Equal treatment & democratic rights — Hurts

minor · low confidence

Automatically linking the family visa income threshold to inflation locks in a bar that an independent review body already considers above a reasonable level, making it harder for lower-earning British citizens to bring a foreign spouse to the UK. Evidence on how many people this blocks is from advocacy or commercial sources, so confidence is low.

The evidence

Biggest unknown: Whether the MAC's recommended range of £23,000–£25,000 becomes the legal baseline — or whether a court challenge succeeds — would substantially change how many British citizens are affected.

Our reading: O9 covers equal treatment, minority protections, and access to due process and legal rights. The most relevant mechanism here is the family visa income threshold: by automatically uprating it with inflation, the policy ensures the threshold rises in nominal terms each year. An independent advisory body — the MAC — has already found the current level of £29,000 to be high by international standards, with a more defensible range of £23,000–£25,000. Inflation-linking means the gap between the threshold and the MAC's recommended band widens over time, progressively narrowing the pool of British citizens who can exercise family reunification rights. The distributional impact — falling hardest on lower earners, women, younger people, and those outside London and the South East — suggests differential access to a significant legal right along lines that correlate with protected characteristics. This pattern supports a 'worsens' direction for O9. However, confidence is low rather than moderate: the quantitative claim about how many British citizens are excluded rests on advocacy and commercial sources (righttoremain.org.uk, immigrationbarrister.co.uk) without corroboration from government or academic data in the provided evidence. The MAC finding and Home Office projection provide some independent grounding for the direction, but not the magnitude. The effect is marginal in any single parliament — the policy indexes rather than dramatically raises the threshold — hence magnitude is minor. The skilled-worker threshold primarily regulates employer sponsorship and does not carry the same asymmetric impact on British citizens' personal legal rights, so it is less material to O9.

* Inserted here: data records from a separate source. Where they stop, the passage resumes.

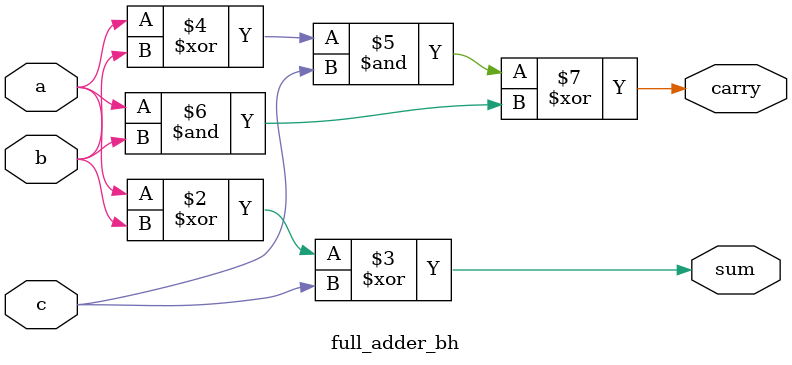
<source format=v>
module full_adder_bh(output reg sum,carry, input a,b,c);
    always @(*) begin
        sum = a ^ b ^ c;
        carry = (((a ^ b)&c) ^ (a&b));
    end 
endmodule
</source>
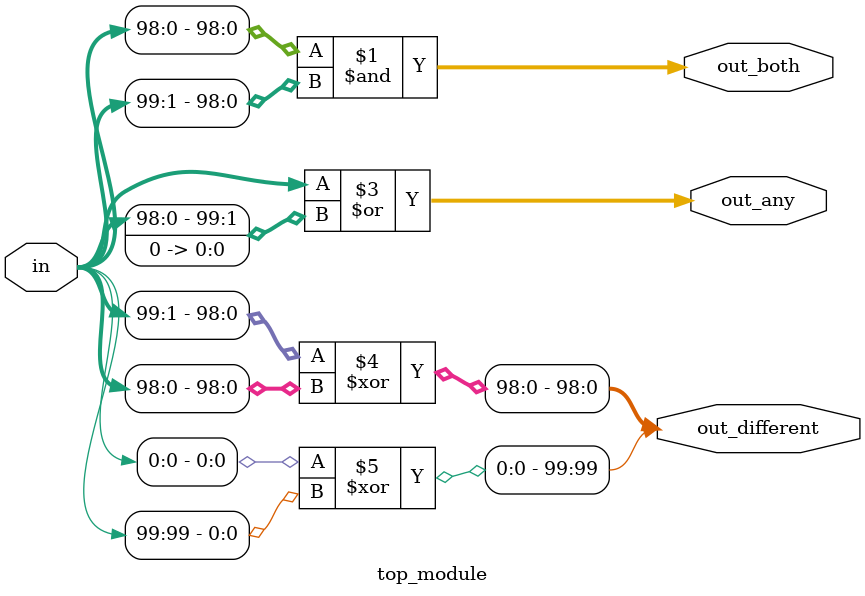
<source format=sv>
module top_module (
    input [99:0] in,
    output [98:0] out_both,
    output [99:0] out_any,
    output [99:0] out_different
);

   assign out_both = in[98:0] & in[99:1];
   assign out_any = in | (in << 1'b1);
   assign out_different = {in[0] ^ in[99], in[99:1] ^ in[98:0]};

endmodule

</source>
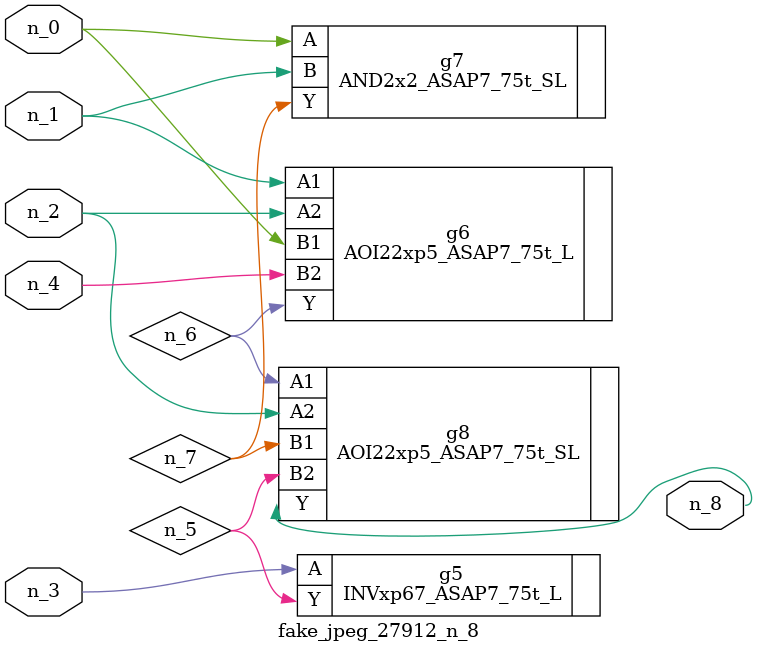
<source format=v>
module fake_jpeg_27912_n_8 (n_3, n_2, n_1, n_0, n_4, n_8);

input n_3;
input n_2;
input n_1;
input n_0;
input n_4;

output n_8;

wire n_6;
wire n_5;
wire n_7;

INVxp67_ASAP7_75t_L g5 ( 
.A(n_3),
.Y(n_5)
);

AOI22xp5_ASAP7_75t_L g6 ( 
.A1(n_1),
.A2(n_2),
.B1(n_0),
.B2(n_4),
.Y(n_6)
);

AND2x2_ASAP7_75t_SL g7 ( 
.A(n_0),
.B(n_1),
.Y(n_7)
);

AOI22xp5_ASAP7_75t_SL g8 ( 
.A1(n_6),
.A2(n_2),
.B1(n_7),
.B2(n_5),
.Y(n_8)
);


endmodule
</source>
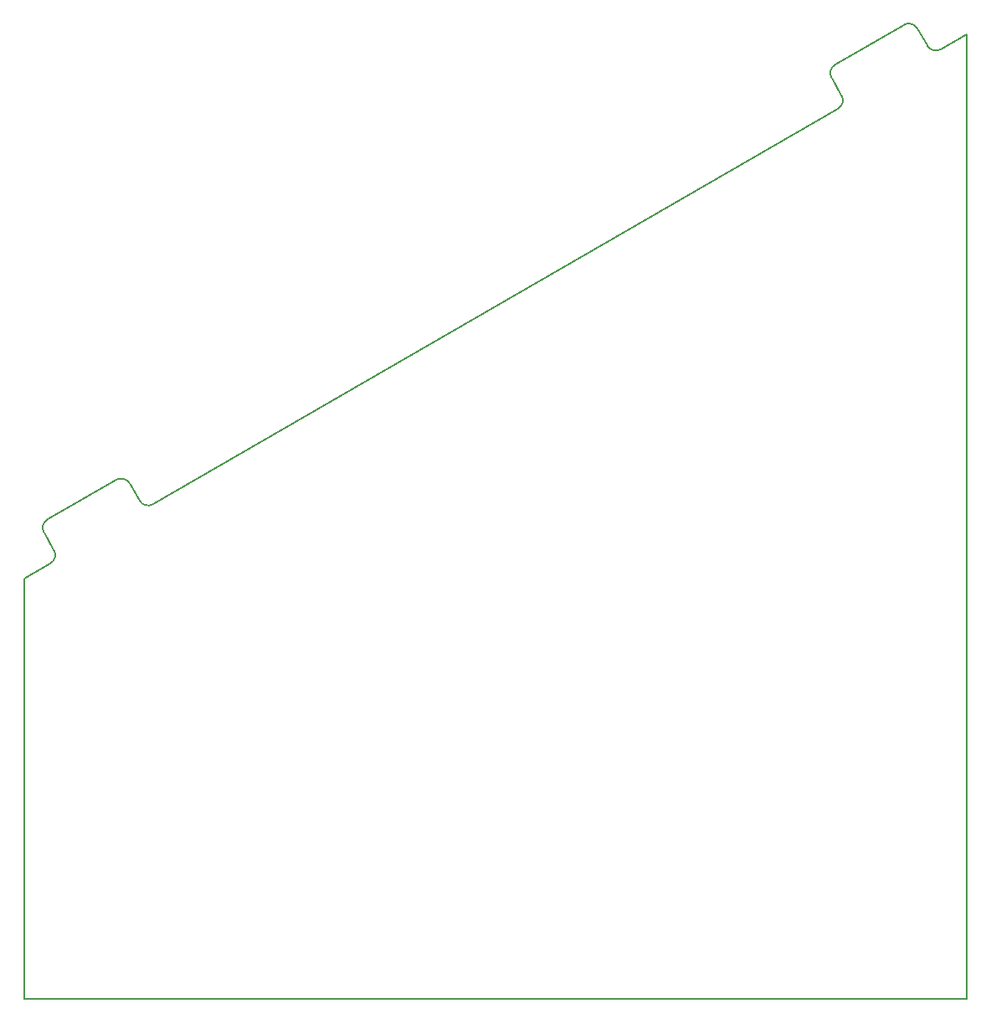
<source format=gm1>
G04*
G04 #@! TF.GenerationSoftware,Altium Limited,Altium Designer,25.5.2 (35)*
G04*
G04 Layer_Color=16711935*
%FSLAX44Y44*%
%MOMM*%
G71*
G04*
G04 #@! TF.SameCoordinates,D6C86324-9847-461E-B63F-EAAAC8019ABE*
G04*
G04*
G04 #@! TF.FilePolarity,Positive*
G04*
G01*
G75*
%ADD10C,0.2000*%
D10*
X1202987Y1055981D02*
G03*
X1189327Y1059641I-8660J-5000D01*
G01*
X1212987Y1038660D02*
G03*
X1226647Y1035000I8660J5000D01*
G01*
X1120045Y1019641D02*
G03*
X1116384Y1005981I5000J-8660D01*
G01*
X1122724Y975000D02*
G03*
X1126384Y988660I-5000J8660D01*
G01*
X416244Y578660D02*
G03*
X429904Y575000I8660J5000D01*
G01*
X325981Y515000D02*
G03*
X329641Y528660I-5000J8660D01*
G01*
X323301Y559641D02*
G03*
X319641Y545981I5000J-8660D01*
G01*
X406244Y595981D02*
G03*
X392583Y599641I-8660J-5000D01*
G01*
X1252628Y75000D02*
Y1050000D01*
X1226647Y1035000D02*
X1252628Y1050000D01*
X1202987Y1055981D02*
X1212987Y1038660D01*
X1120045Y1019641D02*
X1189327Y1059641D01*
X1116385Y1005981D02*
X1126384Y988660D01*
X429904Y575000D02*
X1122724Y975000D01*
X300000Y500000D02*
X325981Y515000D01*
X319641Y545981D02*
X329641Y528660D01*
X323301Y559641D02*
X392583Y599641D01*
X406244Y595981D02*
X416244Y578660D01*
X300000Y75000D02*
X1252628D01*
X300000D02*
Y500000D01*
M02*

</source>
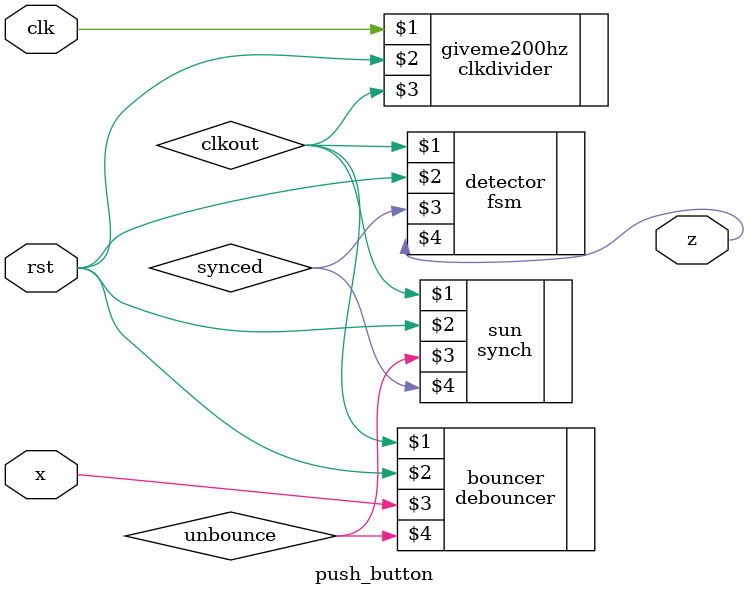
<source format=v>
`timescale 1ns / 1ps


module push_button(input clk, rst, x, output z);
   wire clkout, unbounce, synced;
   clkdivider #(250000) giveme200hz(clk, rst, clkout);
   debouncer bouncer(clkout, rst, x, unbounce);
   synch sun (clkout, rst, unbounce, synced);
   fsm detector(clkout, rst, synced, z);
endmodule



</source>
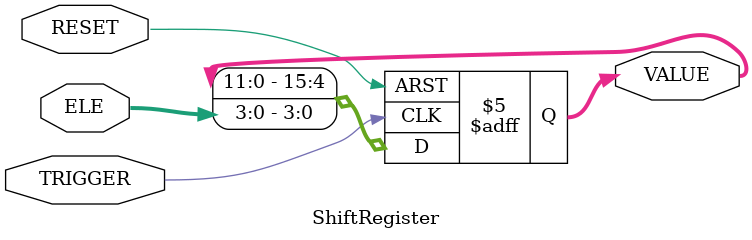
<source format=sv>
/**
cse3341, digital logic 2, lab 2
George Boone
1002055713
*/

module ShiftRegister #(
		parameter SIZE = 4,		//size of each element
		parameter NUM 	= 4		//number of elements
	)(
		input 								RESET,		//clears registers
		input									TRIGGER,		//shift trigger
		input logic [SIZE-1:0]			ELE,			//new element to shift in
		output reg	[NUM*SIZE-1:0] 	VALUE			//current value
	);

	always_ff @ (posedge TRIGGER, negedge RESET)
		if(RESET == 1'b0)
			VALUE = 0;
		else if(TRIGGER == 1'b1) begin
			VALUE = VALUE << SIZE;
			VALUE[0+:SIZE] = ELE;
		end

endmodule

</source>
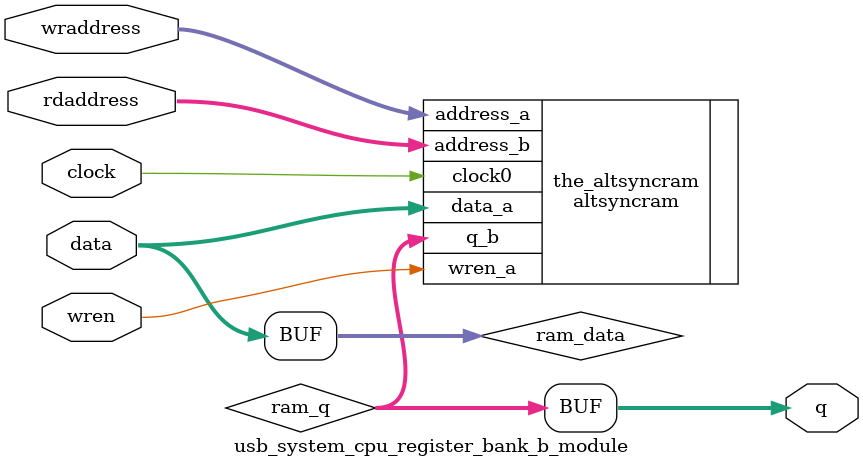
<source format=v>
module usb_system_cpu_register_bank_b_module (
                                               // inputs:
                                                clock,
                                                data,
                                                rdaddress,
                                                wraddress,
                                                wren,
                                               // outputs:
                                                q
                                             )
;
  parameter lpm_file = "UNUSED";
  output  [ 31: 0] q;
  input            clock;
  input   [ 31: 0] data;
  input   [  4: 0] rdaddress;
  input   [  4: 0] wraddress;
  input            wren;
  wire    [ 31: 0] q;
  wire    [ 31: 0] ram_data;
  wire    [ 31: 0] ram_q;
  assign q = ram_q;
  assign ram_data = data;
  altsyncram the_altsyncram
    (
      .address_a (wraddress),
      .address_b (rdaddress),
      .clock0 (clock),
      .data_a (ram_data),
      .q_b (ram_q),
      .wren_a (wren)
    );
  defparam the_altsyncram.address_reg_b = "CLOCK0",
           the_altsyncram.init_file = lpm_file,
           the_altsyncram.maximum_depth = 0,
           the_altsyncram.numwords_a = 32,
           the_altsyncram.numwords_b = 32,
           the_altsyncram.operation_mode = "DUAL_PORT",
           the_altsyncram.outdata_reg_b = "UNREGISTERED",
           the_altsyncram.ram_block_type = "AUTO",
           the_altsyncram.rdcontrol_reg_b = "CLOCK0",
           the_altsyncram.read_during_write_mode_mixed_ports = "DONT_CARE",
           the_altsyncram.width_a = 32,
           the_altsyncram.width_b = 32,
           the_altsyncram.widthad_a = 5,
           the_altsyncram.widthad_b = 5;
endmodule
</source>
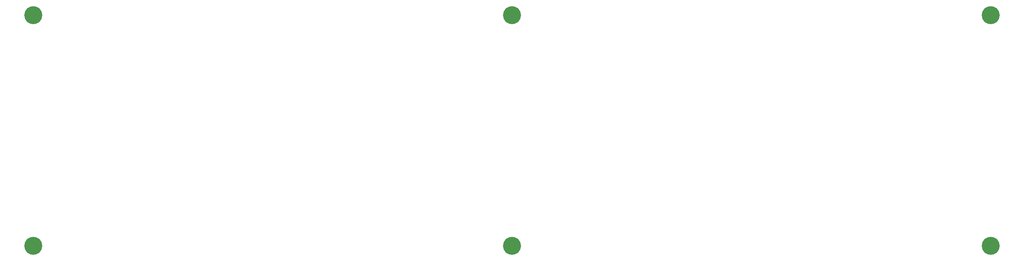
<source format=gbs>
G04*
G04 #@! TF.GenerationSoftware,Altium Limited,Altium Designer,25.8.1 (18)*
G04*
G04 Layer_Color=16711935*
%FSLAX44Y44*%
%MOMM*%
G71*
G04*
G04 #@! TF.SameCoordinates,A11727E3-4EE6-487C-9337-FEDB4605177B*
G04*
G04*
G04 #@! TF.FilePolarity,Negative*
G04*
G01*
G75*
%ADD15C,4.2000*%
D15*
X0Y270000D02*
D03*
Y-270000D02*
D03*
X-1120000Y270000D02*
D03*
Y-270000D02*
D03*
X1120000Y270000D02*
D03*
Y-270000D02*
D03*
M02*

</source>
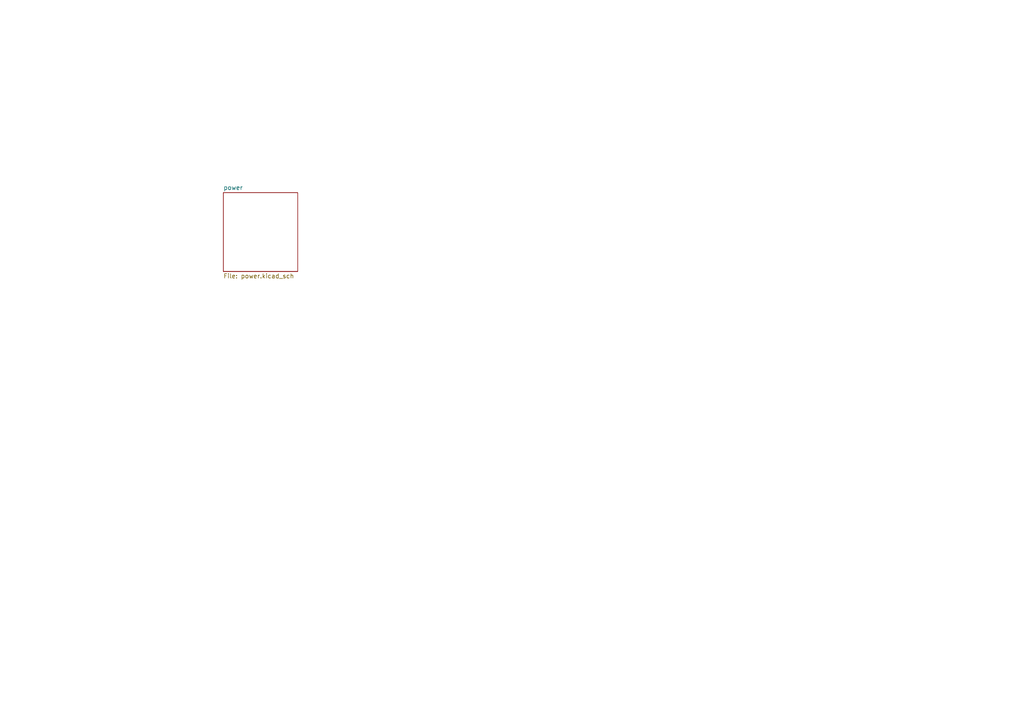
<source format=kicad_sch>
(kicad_sch (version 20230121) (generator eeschema)

  (uuid d0b7719a-58de-4781-915d-11143b3f1d8a)

  (paper "A4")

  


  (sheet (at 64.77 55.88) (size 21.59 22.86) (fields_autoplaced)
    (stroke (width 0.1524) (type solid))
    (fill (color 0 0 0 0.0000))
    (uuid 73471bb6-85f5-47c0-aa3e-60447710066f)
    (property "Sheetname" "power" (at 64.77 55.1684 0)
      (effects (font (size 1.27 1.27)) (justify left bottom))
    )
    (property "Sheetfile" "power.kicad_sch" (at 64.77 79.3246 0)
      (effects (font (size 1.27 1.27)) (justify left top))
    )
    (instances
      (project "pille"
        (path "/d0b7719a-58de-4781-915d-11143b3f1d8a" (page "2"))
      )
    )
  )

  (sheet_instances
    (path "/" (page "1"))
  )
)

</source>
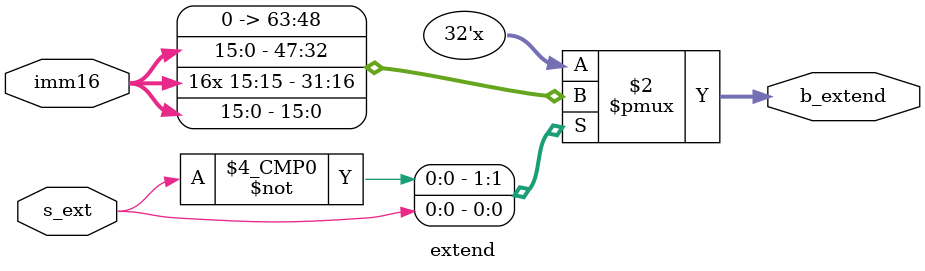
<source format=v>
module extend (b_extend, imm16, s_ext);

input [15:0] imm16;
input s_ext;
output reg [31:0] b_extend;

always @(*) 
begin
    case(s_ext)
        1'b0: b_extend = {16'b0, imm16[15:0]}; //零扩展
        1'b1: b_extend = {{16{imm16[15]}}, imm16[15:0]}; //符号扩展
    endcase
end

endmodule
</source>
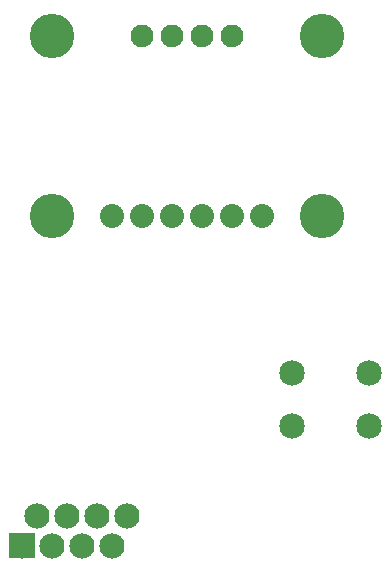
<source format=gbs>
G04 MADE WITH FRITZING*
G04 WWW.FRITZING.ORG*
G04 DOUBLE SIDED*
G04 HOLES PLATED*
G04 CONTOUR ON CENTER OF CONTOUR VECTOR*
%ASAXBY*%
%FSLAX23Y23*%
%MOIN*%
%OFA0B0*%
%SFA1.0B1.0*%
%ADD10C,0.148425*%
%ADD11C,0.080000*%
%ADD12C,0.076000*%
%ADD13C,0.085000*%
%ADD14C,0.084000*%
%ADD15R,0.001000X0.001000*%
%LNMASK0*%
G90*
G70*
G54D10*
X355Y1227D03*
X355Y1827D03*
G54D11*
X1055Y1227D03*
X955Y1227D03*
X855Y1227D03*
X755Y1227D03*
X655Y1227D03*
X555Y1227D03*
G54D10*
X1255Y1227D03*
G54D12*
X955Y1827D03*
G54D10*
X1255Y1827D03*
G54D12*
X855Y1827D03*
X755Y1827D03*
X655Y1827D03*
G54D13*
X1411Y527D03*
X1155Y527D03*
X1411Y704D03*
X1155Y704D03*
G54D14*
X605Y227D03*
X555Y127D03*
X505Y227D03*
X405Y227D03*
X305Y227D03*
X455Y127D03*
X355Y127D03*
X255Y127D03*
G54D15*
X214Y168D02*
X297Y168D01*
X214Y167D02*
X297Y167D01*
X214Y166D02*
X297Y166D01*
X214Y165D02*
X297Y165D01*
X214Y164D02*
X297Y164D01*
X214Y163D02*
X297Y163D01*
X214Y162D02*
X297Y162D01*
X214Y161D02*
X297Y161D01*
X214Y160D02*
X297Y160D01*
X214Y159D02*
X297Y159D01*
X214Y158D02*
X297Y158D01*
X214Y157D02*
X297Y157D01*
X214Y156D02*
X297Y156D01*
X214Y155D02*
X297Y155D01*
X214Y154D02*
X297Y154D01*
X214Y153D02*
X297Y153D01*
X214Y152D02*
X297Y152D01*
X214Y151D02*
X297Y151D01*
X214Y150D02*
X297Y150D01*
X214Y149D02*
X297Y149D01*
X214Y148D02*
X297Y148D01*
X214Y147D02*
X297Y147D01*
X214Y146D02*
X297Y146D01*
X214Y145D02*
X297Y145D01*
X214Y144D02*
X297Y144D01*
X214Y143D02*
X297Y143D01*
X214Y142D02*
X297Y142D01*
X214Y141D02*
X250Y141D01*
X260Y141D02*
X297Y141D01*
X214Y140D02*
X248Y140D01*
X263Y140D02*
X297Y140D01*
X214Y139D02*
X246Y139D01*
X264Y139D02*
X297Y139D01*
X214Y138D02*
X245Y138D01*
X265Y138D02*
X297Y138D01*
X214Y137D02*
X244Y137D01*
X267Y137D02*
X297Y137D01*
X214Y136D02*
X243Y136D01*
X267Y136D02*
X297Y136D01*
X214Y135D02*
X242Y135D01*
X268Y135D02*
X297Y135D01*
X214Y134D02*
X242Y134D01*
X269Y134D02*
X297Y134D01*
X214Y133D02*
X241Y133D01*
X269Y133D02*
X297Y133D01*
X214Y132D02*
X241Y132D01*
X270Y132D02*
X297Y132D01*
X214Y131D02*
X241Y131D01*
X270Y131D02*
X297Y131D01*
X214Y130D02*
X240Y130D01*
X270Y130D02*
X297Y130D01*
X214Y129D02*
X240Y129D01*
X270Y129D02*
X297Y129D01*
X214Y128D02*
X240Y128D01*
X270Y128D02*
X297Y128D01*
X214Y127D02*
X240Y127D01*
X270Y127D02*
X297Y127D01*
X214Y126D02*
X240Y126D01*
X270Y126D02*
X297Y126D01*
X214Y125D02*
X240Y125D01*
X270Y125D02*
X297Y125D01*
X214Y124D02*
X240Y124D01*
X270Y124D02*
X297Y124D01*
X214Y123D02*
X241Y123D01*
X270Y123D02*
X297Y123D01*
X214Y122D02*
X241Y122D01*
X270Y122D02*
X297Y122D01*
X214Y121D02*
X241Y121D01*
X269Y121D02*
X297Y121D01*
X214Y120D02*
X242Y120D01*
X269Y120D02*
X297Y120D01*
X214Y119D02*
X242Y119D01*
X268Y119D02*
X297Y119D01*
X214Y118D02*
X243Y118D01*
X267Y118D02*
X297Y118D01*
X214Y117D02*
X244Y117D01*
X267Y117D02*
X297Y117D01*
X214Y116D02*
X245Y116D01*
X265Y116D02*
X297Y116D01*
X214Y115D02*
X246Y115D01*
X264Y115D02*
X297Y115D01*
X214Y114D02*
X248Y114D01*
X263Y114D02*
X297Y114D01*
X214Y113D02*
X250Y113D01*
X260Y113D02*
X297Y113D01*
X214Y112D02*
X297Y112D01*
X214Y111D02*
X297Y111D01*
X214Y110D02*
X297Y110D01*
X214Y109D02*
X297Y109D01*
X214Y108D02*
X297Y108D01*
X214Y107D02*
X297Y107D01*
X214Y106D02*
X297Y106D01*
X214Y105D02*
X297Y105D01*
X214Y104D02*
X297Y104D01*
X214Y103D02*
X297Y103D01*
X214Y102D02*
X297Y102D01*
X214Y101D02*
X297Y101D01*
X214Y100D02*
X297Y100D01*
X214Y99D02*
X297Y99D01*
X214Y98D02*
X297Y98D01*
X214Y97D02*
X297Y97D01*
X214Y96D02*
X297Y96D01*
X214Y95D02*
X297Y95D01*
X214Y94D02*
X297Y94D01*
X214Y93D02*
X297Y93D01*
X214Y92D02*
X297Y92D01*
X214Y91D02*
X297Y91D01*
X214Y90D02*
X297Y90D01*
X214Y89D02*
X297Y89D01*
X214Y88D02*
X297Y88D01*
X214Y87D02*
X297Y87D01*
X214Y86D02*
X297Y86D01*
D02*
G04 End of Mask0*
M02*
</source>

Immigration & border control — Moves toward more control

We don’t call this better or worse — that’s your call; we only show which way the policy moves it.

moderate · moderate confidence

This policy would keep Skilled Worker and Family visa income thresholds rising with inflation over time, making it harder for lower-paid overseas workers and foreign partners of UK residents to qualify. The actual size of the effect depends on how fast inflation runs and where thresholds already sit.

The evidence

Biggest unknown: Whether inflation-linked uprating would add meaningfully to already-elevated thresholds (£41,700 for Skilled Worker, £29,000 for Family) or simply maintain their current restrictiveness depends on future inflation rates and any concurrent policy changes.

Our reading: By tying both thresholds to inflation automatically, the policy prevents real-terms erosion of the income bars introduced since 2024. Given both thresholds are already high by international standards — the MAC suggested the family threshold might reasonably sit at £23,000–£25,000 — inflation-linking would sustain or deepen their restrictive effect rather than loosen it. The directional read is therefore toward more controlled, with a moderate magnitude reflecting that the thresholds are already elevated and the marginal additional effect of inflation-linking alone is real but not transformative.